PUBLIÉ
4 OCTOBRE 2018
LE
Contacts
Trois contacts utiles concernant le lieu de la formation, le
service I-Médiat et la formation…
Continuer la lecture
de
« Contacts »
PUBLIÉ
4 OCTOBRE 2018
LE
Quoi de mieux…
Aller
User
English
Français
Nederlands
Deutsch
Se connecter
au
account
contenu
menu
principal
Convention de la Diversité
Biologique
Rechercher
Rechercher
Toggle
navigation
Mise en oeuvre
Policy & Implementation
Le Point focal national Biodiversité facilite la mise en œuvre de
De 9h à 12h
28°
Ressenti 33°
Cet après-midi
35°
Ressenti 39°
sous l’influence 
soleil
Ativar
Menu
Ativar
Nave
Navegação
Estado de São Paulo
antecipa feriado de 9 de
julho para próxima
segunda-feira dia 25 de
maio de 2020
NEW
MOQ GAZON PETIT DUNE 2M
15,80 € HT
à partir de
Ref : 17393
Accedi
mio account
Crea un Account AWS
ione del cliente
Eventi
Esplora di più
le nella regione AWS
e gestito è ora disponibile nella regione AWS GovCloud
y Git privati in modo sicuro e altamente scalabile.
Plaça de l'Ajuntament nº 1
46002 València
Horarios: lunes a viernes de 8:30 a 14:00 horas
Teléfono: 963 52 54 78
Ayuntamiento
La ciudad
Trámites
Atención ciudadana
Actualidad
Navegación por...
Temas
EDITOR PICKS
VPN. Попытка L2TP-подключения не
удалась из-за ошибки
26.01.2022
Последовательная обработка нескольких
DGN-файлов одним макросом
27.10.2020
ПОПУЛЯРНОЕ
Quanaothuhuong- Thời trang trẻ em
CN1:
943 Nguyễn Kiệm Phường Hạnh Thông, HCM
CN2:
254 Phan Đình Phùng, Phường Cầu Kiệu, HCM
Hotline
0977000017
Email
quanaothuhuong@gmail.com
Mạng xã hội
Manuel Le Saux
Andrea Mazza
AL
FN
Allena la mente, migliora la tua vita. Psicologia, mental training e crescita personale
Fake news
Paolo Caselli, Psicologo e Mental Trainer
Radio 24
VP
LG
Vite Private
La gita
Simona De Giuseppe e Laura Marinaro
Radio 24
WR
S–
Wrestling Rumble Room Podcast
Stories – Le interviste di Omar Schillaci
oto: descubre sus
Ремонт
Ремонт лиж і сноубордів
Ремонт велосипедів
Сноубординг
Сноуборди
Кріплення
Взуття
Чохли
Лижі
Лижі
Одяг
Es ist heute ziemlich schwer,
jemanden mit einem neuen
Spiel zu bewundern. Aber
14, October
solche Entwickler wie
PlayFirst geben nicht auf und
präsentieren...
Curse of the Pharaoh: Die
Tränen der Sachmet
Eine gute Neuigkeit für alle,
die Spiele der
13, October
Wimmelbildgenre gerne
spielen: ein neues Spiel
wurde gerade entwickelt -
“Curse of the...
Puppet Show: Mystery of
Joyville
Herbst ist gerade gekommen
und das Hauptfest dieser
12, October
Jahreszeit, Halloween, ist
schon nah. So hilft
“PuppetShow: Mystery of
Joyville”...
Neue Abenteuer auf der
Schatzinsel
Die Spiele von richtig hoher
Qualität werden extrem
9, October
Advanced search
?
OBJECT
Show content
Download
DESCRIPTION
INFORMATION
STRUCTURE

* * * * * * * * *

■ **Problem requirements**
Show every line in the listing above that contains the string "regione". Case counts.

■ **The completed task**
le nella regione AWS
e gestito è ora disponibile nella regione AWS GovCloud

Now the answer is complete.